[Edu-sig] How do we tell truths that might hurt
Kirby Urner
urnerk at qwest.net
Sun Apr 25 16:33:47 EDT 2004
> -----Original Message-----
> From: edu-sig-bounces at python.org [mailto:edu-sig-bounces at python.org] On
> Behalf Of Terry Hancock
> Sent: Saturday, April 24, 2004 5:06 PM
> To: edu-sig at python.org
> Subject: Re: [Edu-sig] How do we tell truths that might hurt
>
> On Saturday 24 April 2004 05:43 pm, Arthur wrote:
> > > I'd say it was about as easy, if not easier than writing a
> > > function kepler() to solve the (transcendental) inverse of
> > > Kepler's equation (solves M = E - e * sin(E) for 'E', i.e.

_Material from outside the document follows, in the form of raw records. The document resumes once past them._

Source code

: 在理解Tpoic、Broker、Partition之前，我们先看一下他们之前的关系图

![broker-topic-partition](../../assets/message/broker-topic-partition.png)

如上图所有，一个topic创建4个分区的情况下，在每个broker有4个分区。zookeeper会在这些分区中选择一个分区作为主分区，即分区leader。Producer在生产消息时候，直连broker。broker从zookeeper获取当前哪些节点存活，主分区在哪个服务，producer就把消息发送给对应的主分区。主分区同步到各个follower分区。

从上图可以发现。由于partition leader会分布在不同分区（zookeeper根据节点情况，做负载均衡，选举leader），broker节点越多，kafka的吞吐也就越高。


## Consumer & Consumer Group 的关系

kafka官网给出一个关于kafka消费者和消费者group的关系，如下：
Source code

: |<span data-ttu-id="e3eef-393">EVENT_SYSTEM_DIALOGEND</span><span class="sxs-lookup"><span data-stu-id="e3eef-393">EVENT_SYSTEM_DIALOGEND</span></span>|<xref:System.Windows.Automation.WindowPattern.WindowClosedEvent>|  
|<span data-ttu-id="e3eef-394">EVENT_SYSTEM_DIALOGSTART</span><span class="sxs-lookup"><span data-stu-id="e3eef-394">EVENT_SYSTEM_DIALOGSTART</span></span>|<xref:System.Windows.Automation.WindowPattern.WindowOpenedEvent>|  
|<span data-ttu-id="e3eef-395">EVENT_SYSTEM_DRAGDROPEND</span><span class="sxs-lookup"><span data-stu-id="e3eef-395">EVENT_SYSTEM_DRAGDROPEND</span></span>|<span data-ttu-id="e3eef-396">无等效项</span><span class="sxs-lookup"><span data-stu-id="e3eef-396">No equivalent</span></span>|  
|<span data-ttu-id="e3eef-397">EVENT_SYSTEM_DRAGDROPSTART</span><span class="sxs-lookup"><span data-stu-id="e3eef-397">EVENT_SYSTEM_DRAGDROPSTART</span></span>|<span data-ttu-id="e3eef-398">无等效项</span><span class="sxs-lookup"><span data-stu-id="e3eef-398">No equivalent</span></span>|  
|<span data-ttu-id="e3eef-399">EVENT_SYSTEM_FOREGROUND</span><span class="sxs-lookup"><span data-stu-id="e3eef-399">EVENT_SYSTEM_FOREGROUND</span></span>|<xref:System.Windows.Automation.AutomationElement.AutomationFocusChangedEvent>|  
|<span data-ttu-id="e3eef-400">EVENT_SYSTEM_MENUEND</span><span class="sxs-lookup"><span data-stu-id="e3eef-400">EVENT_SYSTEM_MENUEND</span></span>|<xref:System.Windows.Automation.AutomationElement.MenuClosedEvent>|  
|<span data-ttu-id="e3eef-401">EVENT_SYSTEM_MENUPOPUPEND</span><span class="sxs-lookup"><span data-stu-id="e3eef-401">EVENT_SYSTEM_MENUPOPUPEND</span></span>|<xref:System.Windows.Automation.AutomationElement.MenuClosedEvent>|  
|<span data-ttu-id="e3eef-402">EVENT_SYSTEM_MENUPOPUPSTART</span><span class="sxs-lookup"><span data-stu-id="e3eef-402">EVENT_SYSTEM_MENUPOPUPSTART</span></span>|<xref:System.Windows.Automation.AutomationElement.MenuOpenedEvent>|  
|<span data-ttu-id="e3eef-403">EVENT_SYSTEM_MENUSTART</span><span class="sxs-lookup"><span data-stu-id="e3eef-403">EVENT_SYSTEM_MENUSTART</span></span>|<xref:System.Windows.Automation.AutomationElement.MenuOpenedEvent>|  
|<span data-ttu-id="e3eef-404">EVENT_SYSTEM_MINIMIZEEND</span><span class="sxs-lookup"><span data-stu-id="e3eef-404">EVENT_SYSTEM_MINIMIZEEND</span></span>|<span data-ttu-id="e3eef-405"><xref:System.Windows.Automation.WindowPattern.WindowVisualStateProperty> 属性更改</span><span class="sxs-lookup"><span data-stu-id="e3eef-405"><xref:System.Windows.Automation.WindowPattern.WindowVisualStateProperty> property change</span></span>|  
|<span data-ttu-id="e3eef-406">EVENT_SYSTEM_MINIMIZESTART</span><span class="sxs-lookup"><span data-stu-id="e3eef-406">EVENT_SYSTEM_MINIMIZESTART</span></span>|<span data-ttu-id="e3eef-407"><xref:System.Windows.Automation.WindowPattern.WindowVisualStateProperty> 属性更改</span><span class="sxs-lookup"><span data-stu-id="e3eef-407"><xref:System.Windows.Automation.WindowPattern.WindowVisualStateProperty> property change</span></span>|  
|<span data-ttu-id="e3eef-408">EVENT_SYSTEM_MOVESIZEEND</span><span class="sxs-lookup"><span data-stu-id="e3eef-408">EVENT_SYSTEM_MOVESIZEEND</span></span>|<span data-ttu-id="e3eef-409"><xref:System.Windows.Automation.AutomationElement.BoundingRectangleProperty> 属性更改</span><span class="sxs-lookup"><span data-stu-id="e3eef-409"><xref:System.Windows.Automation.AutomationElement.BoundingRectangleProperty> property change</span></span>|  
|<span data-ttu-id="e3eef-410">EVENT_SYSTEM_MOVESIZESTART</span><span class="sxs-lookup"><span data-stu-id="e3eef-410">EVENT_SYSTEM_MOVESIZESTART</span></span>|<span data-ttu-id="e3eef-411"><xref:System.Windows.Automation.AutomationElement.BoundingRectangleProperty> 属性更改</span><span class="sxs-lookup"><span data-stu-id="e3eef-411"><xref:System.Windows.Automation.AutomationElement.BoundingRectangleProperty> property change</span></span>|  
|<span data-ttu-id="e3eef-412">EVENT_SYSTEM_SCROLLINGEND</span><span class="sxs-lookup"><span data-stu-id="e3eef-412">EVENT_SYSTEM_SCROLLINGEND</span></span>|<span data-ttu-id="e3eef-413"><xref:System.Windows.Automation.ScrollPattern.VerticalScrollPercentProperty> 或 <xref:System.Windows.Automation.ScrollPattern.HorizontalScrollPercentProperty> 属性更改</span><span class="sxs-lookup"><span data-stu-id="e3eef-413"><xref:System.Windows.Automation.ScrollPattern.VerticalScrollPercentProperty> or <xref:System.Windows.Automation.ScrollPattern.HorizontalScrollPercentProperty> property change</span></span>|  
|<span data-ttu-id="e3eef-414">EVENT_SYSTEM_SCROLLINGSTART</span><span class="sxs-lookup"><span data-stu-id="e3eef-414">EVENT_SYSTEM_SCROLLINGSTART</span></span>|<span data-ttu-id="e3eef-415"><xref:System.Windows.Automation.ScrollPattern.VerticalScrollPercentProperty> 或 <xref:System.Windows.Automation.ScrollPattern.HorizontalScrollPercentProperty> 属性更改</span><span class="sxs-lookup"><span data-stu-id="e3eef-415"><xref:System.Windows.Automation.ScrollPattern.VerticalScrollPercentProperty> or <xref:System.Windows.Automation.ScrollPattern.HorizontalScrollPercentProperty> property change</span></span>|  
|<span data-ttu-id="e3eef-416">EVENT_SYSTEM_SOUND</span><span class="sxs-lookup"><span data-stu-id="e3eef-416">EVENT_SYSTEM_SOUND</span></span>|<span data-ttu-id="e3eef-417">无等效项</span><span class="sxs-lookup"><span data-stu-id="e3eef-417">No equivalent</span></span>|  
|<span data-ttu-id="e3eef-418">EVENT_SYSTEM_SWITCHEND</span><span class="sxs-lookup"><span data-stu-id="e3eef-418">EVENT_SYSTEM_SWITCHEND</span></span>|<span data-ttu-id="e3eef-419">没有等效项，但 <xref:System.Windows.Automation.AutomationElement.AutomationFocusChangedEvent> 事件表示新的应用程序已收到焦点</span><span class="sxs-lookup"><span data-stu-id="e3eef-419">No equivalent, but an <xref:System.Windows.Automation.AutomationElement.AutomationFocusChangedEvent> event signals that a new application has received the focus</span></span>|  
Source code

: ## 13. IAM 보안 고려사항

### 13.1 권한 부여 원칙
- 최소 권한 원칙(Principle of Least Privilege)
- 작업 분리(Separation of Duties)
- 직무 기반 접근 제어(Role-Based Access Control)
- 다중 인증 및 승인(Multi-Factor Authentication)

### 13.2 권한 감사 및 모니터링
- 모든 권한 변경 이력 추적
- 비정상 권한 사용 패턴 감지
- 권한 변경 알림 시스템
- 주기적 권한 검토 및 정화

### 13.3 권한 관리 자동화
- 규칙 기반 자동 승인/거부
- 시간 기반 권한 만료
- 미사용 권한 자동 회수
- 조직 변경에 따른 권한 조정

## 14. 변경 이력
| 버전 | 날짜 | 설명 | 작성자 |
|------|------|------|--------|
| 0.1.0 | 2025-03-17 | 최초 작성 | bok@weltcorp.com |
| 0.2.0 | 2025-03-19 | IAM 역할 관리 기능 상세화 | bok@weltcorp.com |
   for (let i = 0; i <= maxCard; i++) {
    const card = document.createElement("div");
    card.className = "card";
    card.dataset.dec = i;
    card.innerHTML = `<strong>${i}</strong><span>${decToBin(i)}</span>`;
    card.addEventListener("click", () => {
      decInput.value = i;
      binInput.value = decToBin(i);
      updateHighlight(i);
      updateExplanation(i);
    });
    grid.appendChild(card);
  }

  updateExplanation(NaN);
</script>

> > > E = kepler(M)). Which was the first real program I ever
> > > wrote in FORTRAN (at least the first one that ever compiled).
> > >
I found a C program that does kepler(m) -- so far I'm not feeling motivated
to rewrite it in Python (just compiling it using gcc is more fun for me).
http://barnyard.syr.edu/quickies/kepler.c
With material like this, one requires additional background i.e. what it's
used for etc.
I recall doing a Newton's Method curriculum segment in Python awhile back --
certainly there'd be ways to redevelop this turf to make it Python friendly.